It’s winter. It’s flu season. Kids get sick. They share germs. Some of it is inevitable but where do you draw the line when it comes to getting together with friends when there are germy kids in tow?
My friend emailed me for some help with a sticky (icky) situation and wanted to know if I’d poll my readers for some help handling it. Here’s what she wrote:
How do you politely tell a mom friend to stop making play dates when her kids are sick? I have this one friend who always invites us over/comes over when her kids are sick—without telling us until it’s too late!
My friend went on to say that this woman even brought her kid to my friend’s son’s birthday party…when the kid had hand and foot disease. And she didn’t mention it until after the party and after the kid had been slobbering all over the toys. I think that’s a little inconsiderate, no? But how the heck would you handle that?

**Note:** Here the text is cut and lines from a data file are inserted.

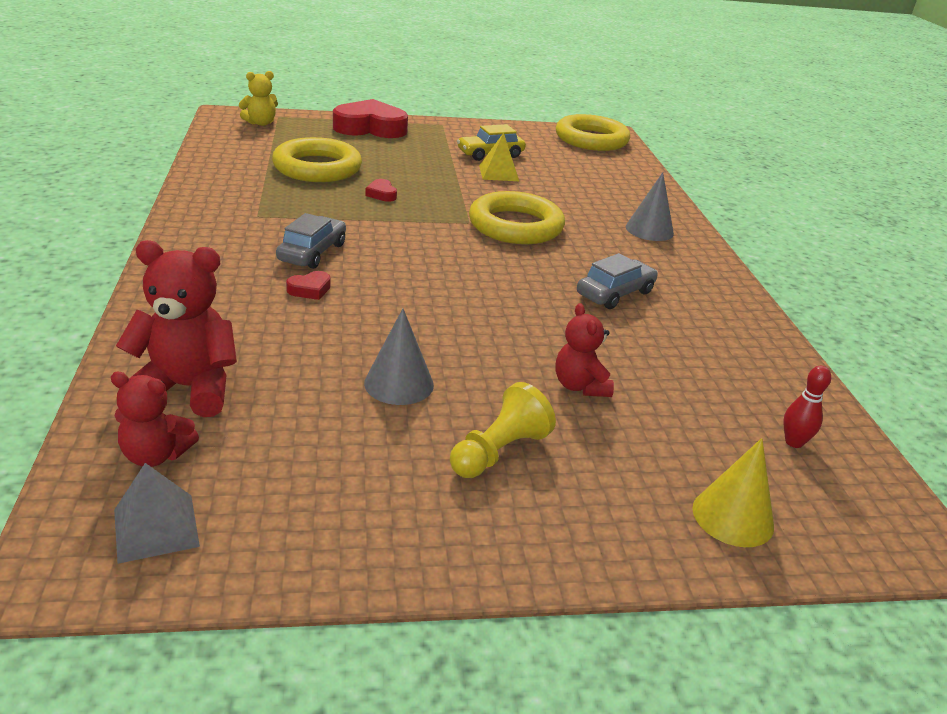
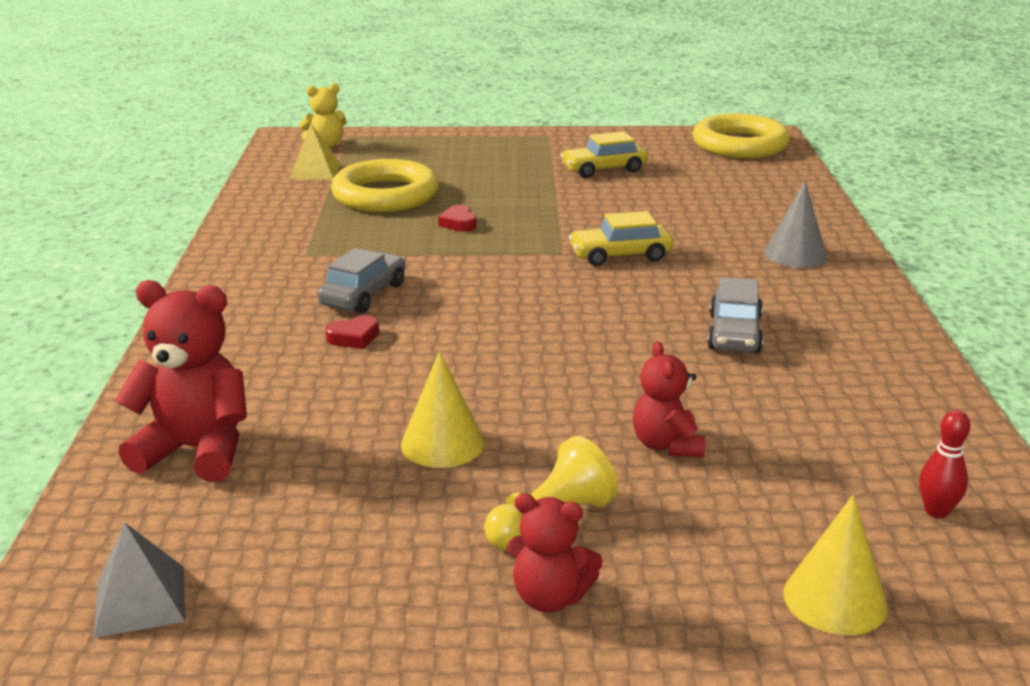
camera: 10 degrees right, 5 degrees down
(156, 455) = (151, 523): red teddy bear -> red teddy bear (550, 597)
(370, 128) = (458, 144): red heart -> none
(399, 383) = (442, 443): grey cone -> yellow cone
(498, 173) = (610, 192): yellow pyramid -> yellow pyramid (315, 171)
(515, 226) = (620, 255): yellow ring -> yellow car
(615, 293) = (734, 333): grey car -> grey car turned 135 degrees clockwise

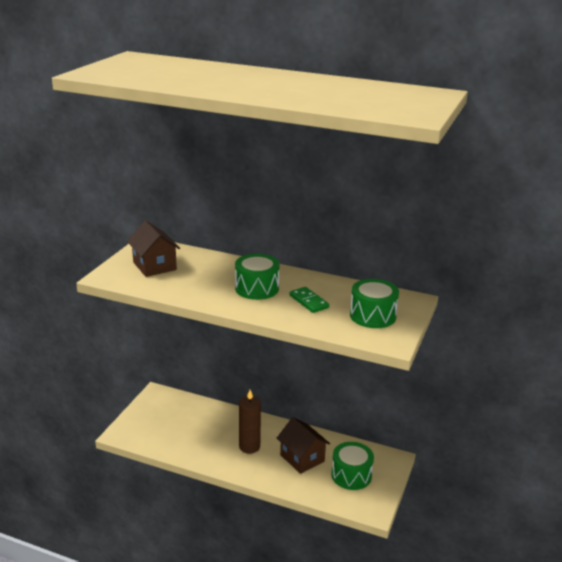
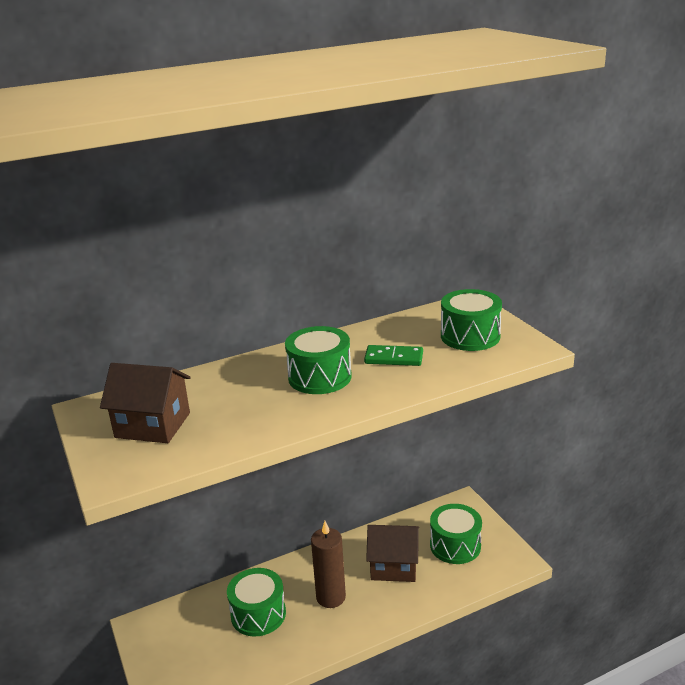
camera: 45 degrees left, 0 degrees up
(207, 427) = (258, 614): none -> green drum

I am very hands-off when it comes to mild sickness with my kids. I am not a fan of antibiotics (you can read why here but basically it’s because they are so often misused for things like the common cold and other non-bacterial infections) and I don’t rush to the doctor every time they cough or get a runny nose. If they were ever to get really sick, I would obviously take it really seriously but I feel confident in their immune systems for the everyday, crap kids get. That’s not to say I haven’t cancelled playdates because of illness. If my kid is puking or has a fever I would not invite my friends over. And if I went to someone’s house and their kid was puking or had a high fever, I might be a little icked out (ditto if the kid had a contagious rashy thing—eeek). But in general, if my kids are sick (or were recently sick) or my friends’ kids are or were sick and we have plans on the calendar, we do the courtesy, “Hey, so and so threw up last night but she seems fine, do you still want to do the playdate?” This is actually a direct quote from a friend from last week and I still met up with her because, as I told her, it’s not like our kids were going to be making out. And I wanted to get out. (And her daughter was totally fine.)
That said, when it comes to friends with newborns, I am kind of crazy about the sick thing. I don’t want anyone who’s sick around my babies, especially little kids. And if I were sick, or if anyone in my house were sick, I wouldn’t go near anyone else’s baby. That just scares me. And I think that’s common human courtesy. But when it comes to bigger kids and a mild cough or sneeze, I don’t get too vigilant. It helps that my kids are three and five and they know how to cover their mouths when they cough and they know not to share cups or put toys in their mouths. And when we’re out in public, we wash our hands. A lot. Bottom line: I think it needs to be a case by case, kid by kid, germ by germ call. And I always practice full disclosure, which it seems my friend’s friend does not. To me, that’s the real issue and I’m not sure how I would deal with it. So, what are your thoughts on this? Any rules of thumb you live by? Any advice for my friend? Let’s discuss!